Young Suffragettes- Reba Maybury Radical Woman
Walking through the Barbican café clad in an ankle length black PVC coat, emblazoned with badges that read, “tory slave” and “bollocks to austerity, tax the rich”, Reba Maybury (25) isn’t your typical ex fashion student. With her long dark hair and painted lips, it’s hard to distinguish her image from that of a pre-Raphaelite muse, but in fact, she’s more like Joan of Arc for the disenfranchised youth.
Only two years out of Central Saint Martins and already editor of Sang Bleu, her latest project; a publication, encourages respect and admiration for an older generation of activists, ones we shouldn’t forget.
After being commissioned to create a newspaper, Reba looked to existing magazines to find points of inspiration, or is it happened, difference. Disgusted by a variety of issues these publications threw up including tokenism, a veer towards right wing politics and dangerous representation of body size, she took it upon herself to create the antithesis. “So many people in the fashion industry don’t have any taste, morals or politics and fashion is just so one dimensional, people aren’t aware of the responsibility they have when they create something” she says. “I think now that the cult of self exists more than subculture. People create identity for themselves as opposed to collectively” she says, “everyone is just complacent, they just get what they are given.
Subculture is inherently political, even if the people who start the subculture aren’t highly politicised. It’s reactionary; it’s about getting angry. But we don’t see that anymore, everyone is just obsessed with themselves and how they look on the Internet.”
Fittingly, everything down to the print aesthetics of the publication can be described as anti-Internet. Hand written personal essays and accounts live beside black and white film photography sitting on newspaper, creating an aesthetic that jars against click bait culture and the constant updating of Instagram that we’re all used to.
The result is Radical People, a celebration of only the fifty plus, launched initially with a teaser newspaper in February and full-length version in May on Election Day. Reba has now used the project to create her own publishing house Wet Satin Press. Growing up near Oxford, she’s experienced snobbery from childhood friends due to her choice to work in fashion, something her friends say means she is contributing to capitalism, an argument she strongly disagrees with, “The reason I wanted to work in fashion was a lot to do with feminism because I think it’s one of the most achievable ways you can change how women feel about themselves”.
Reba throws up the interesting point that women look at fashion imagery more often than any other type of media, therefore resulting in fashion being an industry in which you can alter the perception of women and how they are ‘supposed’ to look for the better.
Passionate about the fluidity of gender and equal rights, Reba feels the conversation as to whether a woman chooses to label herself as a feminist is redundant, “what women really should be doing is looking after each other because if we can’t do that then what’s the fucking point? A lot of women really fucking hate each other so that’s actually what we should be tackling.” She feels similarly surrounding the idea of Beyonce as a feminist icon, and the recent trend in culture to call out women on their ‘bad’ feminist behaviour, “who is a good feminist and who is a bad feminist is a fucking wasted conversation, as long as you care about other women that’s all that matters.”
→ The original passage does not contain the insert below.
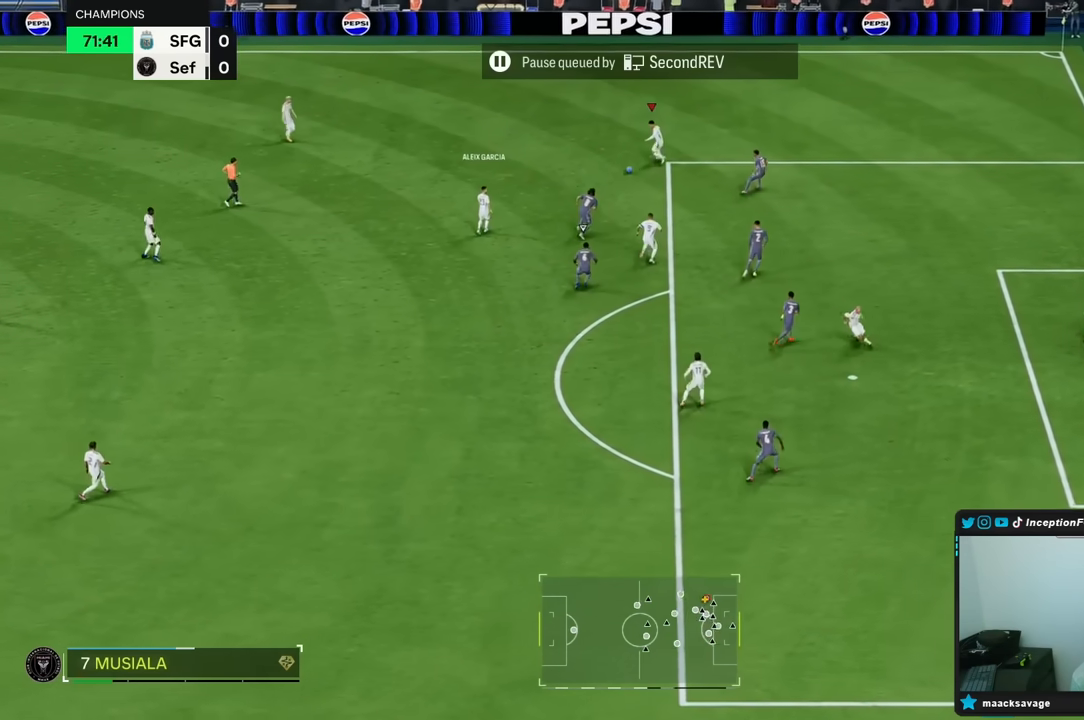
{"buttons": [], "left_stick": "down-left", "right_stick": "center", "events": [[83, "A", "up"]]}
And it's obvious that Reba does care about other women, and more specifically the impact her work has on them. Consciously deciding to act against conventions of the fashion industry she works in with the intent to build a better reality for herself, her friends and the wider world in general. Political, not afraid to say what she thinks and all round fabulous, Maybury is most definitely the making of a radical woman.